Part A
What inference can be drawn about Bilbo's character base on Chapter 3 of The Hobbit?
He is uncomfortable with the encounters on the journey.
He is confused about the goals of the expedition.
He doesn’t understand the danger of the outside world.
He is curious about the world around him.
Question 2
Part B
Which excerpts from Chapter 3 best support the answer in Part A?
Select the two correct answers.
"'Is that The Mountain?' asked Bilbo in a solemn voice, looking at it with round eyes. He had never seen a thing that looked so big before.
A. 'Of course not!' said Balin. 'That is only the beginning of the Misty Mountains, and we have got to get through, or over, or under those somehow, before we can come into Wilderland beyond. And it is a deal of a way even from the other side of them to the Lonely Mountain in the East where Smaug lies on our treasure.'"
B. “'Don’t dip your beard in the foam, father!' they cried to Thorin, who was bent almost on to his hands and knees. 'It’s long enough without watering it.' 'Mind Bilbo doesn’t eat all the cakes,' they called. 'He is too fat to get through key-holes yet.' 'Hush, hush. Good People! and goodnight!' said Gandolf, who came last. 'Valleys have ears, and some elves have over merry tongues.

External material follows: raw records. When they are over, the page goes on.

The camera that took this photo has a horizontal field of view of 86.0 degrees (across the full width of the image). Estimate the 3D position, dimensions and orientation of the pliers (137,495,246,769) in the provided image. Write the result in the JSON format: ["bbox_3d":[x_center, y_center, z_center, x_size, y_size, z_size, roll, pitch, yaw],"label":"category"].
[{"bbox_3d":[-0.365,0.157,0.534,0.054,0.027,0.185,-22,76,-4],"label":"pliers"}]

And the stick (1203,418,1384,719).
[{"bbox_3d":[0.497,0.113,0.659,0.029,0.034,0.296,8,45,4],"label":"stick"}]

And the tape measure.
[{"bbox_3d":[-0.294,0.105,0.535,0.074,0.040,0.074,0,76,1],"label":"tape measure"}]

Good night!' And so at last they all came to the Last Homely House, and found its doors flung wide."
"'What are moon-letters?' asked the hobbit full of excitement. He loved maps, as I have told you before; and he also liked runes and letters and cunning handwriting, though when he wrote himself it was a bit thin and spidery.

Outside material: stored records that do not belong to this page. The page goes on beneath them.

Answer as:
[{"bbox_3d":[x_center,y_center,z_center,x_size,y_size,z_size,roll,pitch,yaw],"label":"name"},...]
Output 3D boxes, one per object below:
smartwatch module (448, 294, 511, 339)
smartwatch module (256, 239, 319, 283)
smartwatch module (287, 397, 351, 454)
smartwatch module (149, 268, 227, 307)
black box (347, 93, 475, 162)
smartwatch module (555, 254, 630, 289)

C. 'Moon-letters are rune-letters, but you cannot see them,' said Elrond, 'not when you look straight at them. They can only be seen when the moon shines behind them, and what is more, with the more cunning sort it must be a moon of the same shape and season as the day when they were written.'"
D. "Bilbo never forgot the way they slithered and slipped in the dusk down the steep zig-zag path into the secret valley of Rivendell. The air grew warmer as they got lower, and the smell of the pine-trees made him drowsy, so that every now and again he nodded and nearly fell off, or bumped his nose on the pony’s neck. Their spirits rose as they went down and down."